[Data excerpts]
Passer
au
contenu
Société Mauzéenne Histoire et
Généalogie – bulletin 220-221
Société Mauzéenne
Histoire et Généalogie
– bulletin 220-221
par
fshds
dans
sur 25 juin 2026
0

...

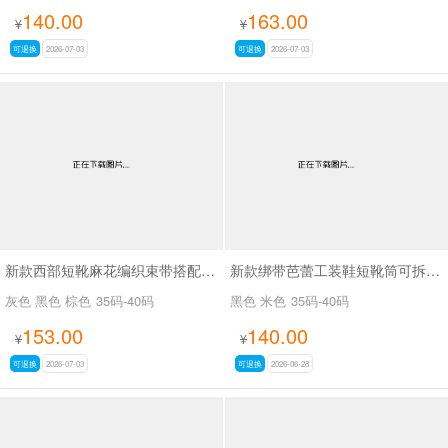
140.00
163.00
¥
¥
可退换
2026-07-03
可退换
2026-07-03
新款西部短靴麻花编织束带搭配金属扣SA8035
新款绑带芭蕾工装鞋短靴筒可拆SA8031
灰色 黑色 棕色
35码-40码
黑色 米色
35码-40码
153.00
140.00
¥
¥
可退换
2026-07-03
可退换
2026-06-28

---

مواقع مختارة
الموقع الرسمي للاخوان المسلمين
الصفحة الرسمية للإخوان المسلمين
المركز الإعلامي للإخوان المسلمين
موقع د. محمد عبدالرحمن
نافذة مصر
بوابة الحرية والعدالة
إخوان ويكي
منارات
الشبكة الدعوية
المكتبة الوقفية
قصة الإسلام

**Problem details:**
Reply with one number, the count of lines in the entries that hold the string "Mauzéenne".

**Response to this task:**
2